Disagree, at least in this instance. Math isn't a bad thing to learn but it's no...

phoehne · on Dec 27, 2022

FYI - I worked as a post-sales consultant for a NoSQL vendor that did a lot of search. This is what seemed the sweet spot for data ingest. ETL was part of what we did, along with search and other applications. I would never have called myself a “data engineer,” but I got to see how customers managed data at a practical level. So take the advice as thou wilt.

If all you are talking about is being a programmer that works with ETL/databases, and no analysis of the data, then probably Spring Batch is a good foundation. Java connects to just about everything, performs well, and has good observability.

Maybe something Apache Camel/Talend for building ingest/enrichment pipelines. For example, cleaning up addresses, redacting data, etc. They have a lot of off the shelf tools for getting something in quick, but also are easily extended for weird corner cases.

Some knowledge of RDF/Ontologies for provenance issues/simple inference. This was especially helpful if we were using a service to disambiguate references to something like Washington, where it could mean George Washington, Washington State, or Washington DC.

Python, but the downside of python is it gets its performance from essentially stitching together native libraries in a friendlier way.
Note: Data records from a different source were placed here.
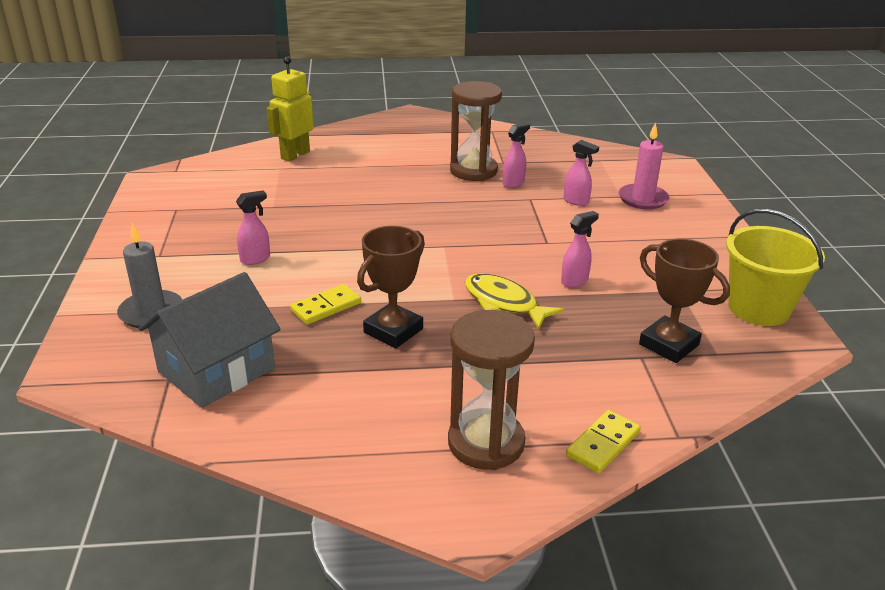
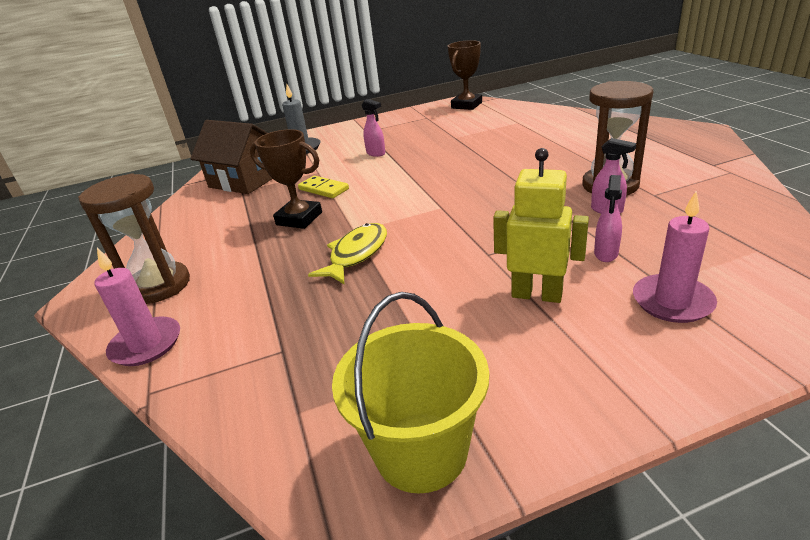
camera: 80 degrees right, 0 degrees up
grey house [139,272,281,408] -> brown house [190,120,272,194]
yellow robot [266,56,314,162] -> yellow robot moved to [493,148,589,303]
pink spray bottle [561,211,599,287] -> none
yellow domino [566,410,641,473] -> pink candle [94,248,180,366]
brown trophy [639,239,730,363] -> brown trophy moved to [448,40,482,110]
However, like Java, Python can basically talk to anything. Although I built a python library to interact with our DB for ETL purposes, Java was my go-to.g

How to do it in the cloud is something I would also recommend. For a lot of places it makes sense to store large data sets on the cloud, but pricing can kill you. Understanding how to navigate both the options and the pricing and how your workload affects pricing is key. This includes things like if it’s cheaper to create a function to apply some transform during load or just run a batch update later. Also, some of the options today are hybrid and that can also impact pricing when you’re dealing with a lot of data. As a practical example, we had one very, very, very large customer that went from 60 bare-metal on-prem servers on their really sub-par storage array to about a dozen very large server on AWS, which had much better storage performance. For reasons that had nothing to do with engineer, but had to do with CapEx and budgeting, they weren’t going to upgrade their sub-par array.
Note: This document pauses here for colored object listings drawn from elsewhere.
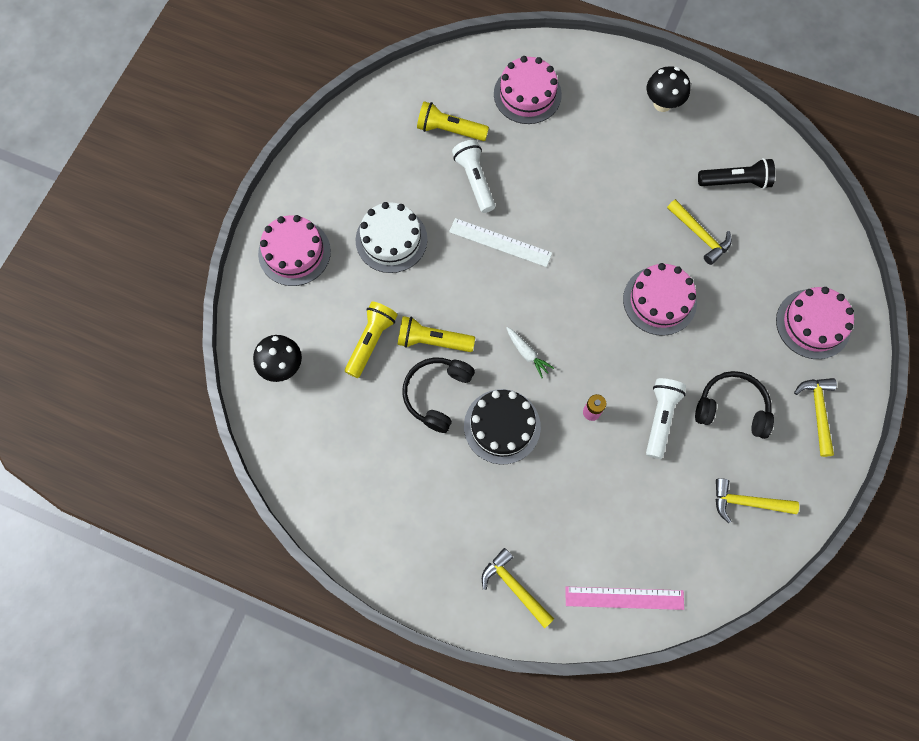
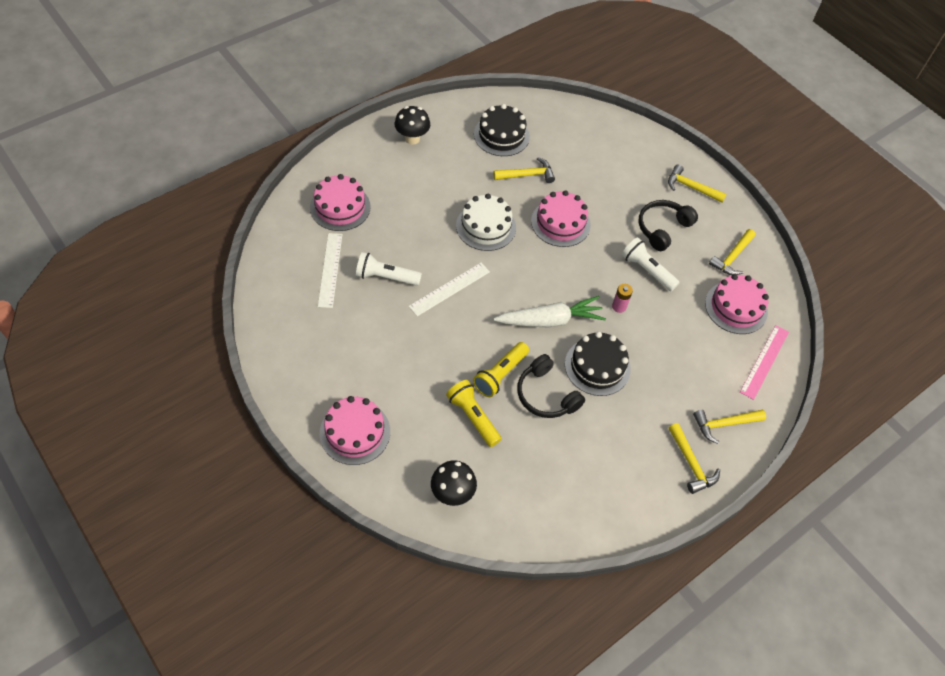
camera: 65 degrees left, 15 degrees down
white cake [356,202,427,273] -> white cake moved to [456,194,516,251]
yellow flashlight [417,101,489,141] -> white ruler [318,233,343,308]
white carrot [506,327,554,378] -> white carrot [494,296,606,327], size x2.05
black flashlight [698,158,775,189] -> black cake [474,104,530,156]
pink cake [776,287,854,359] -> pink cake moved to [705,274,769,334]
none -> yellow hammer [669,423,720,494]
I’m not the first person in the discussion to suggest this, but I strongly encourage you to develop an understanding of vocabulary of your users/customers. For example, in a previous life we had people that worked just with life sciences customers. I got a taste of it when I worked on a POC to ingest PDF submissions for devices at the FDA, extract information from tables and diagrams, enrich them, make them searchable, and track changes between submissions. I had the mechanical end of doing the work. I was shielded by a life-science literate team and was just a ‘hired gun.’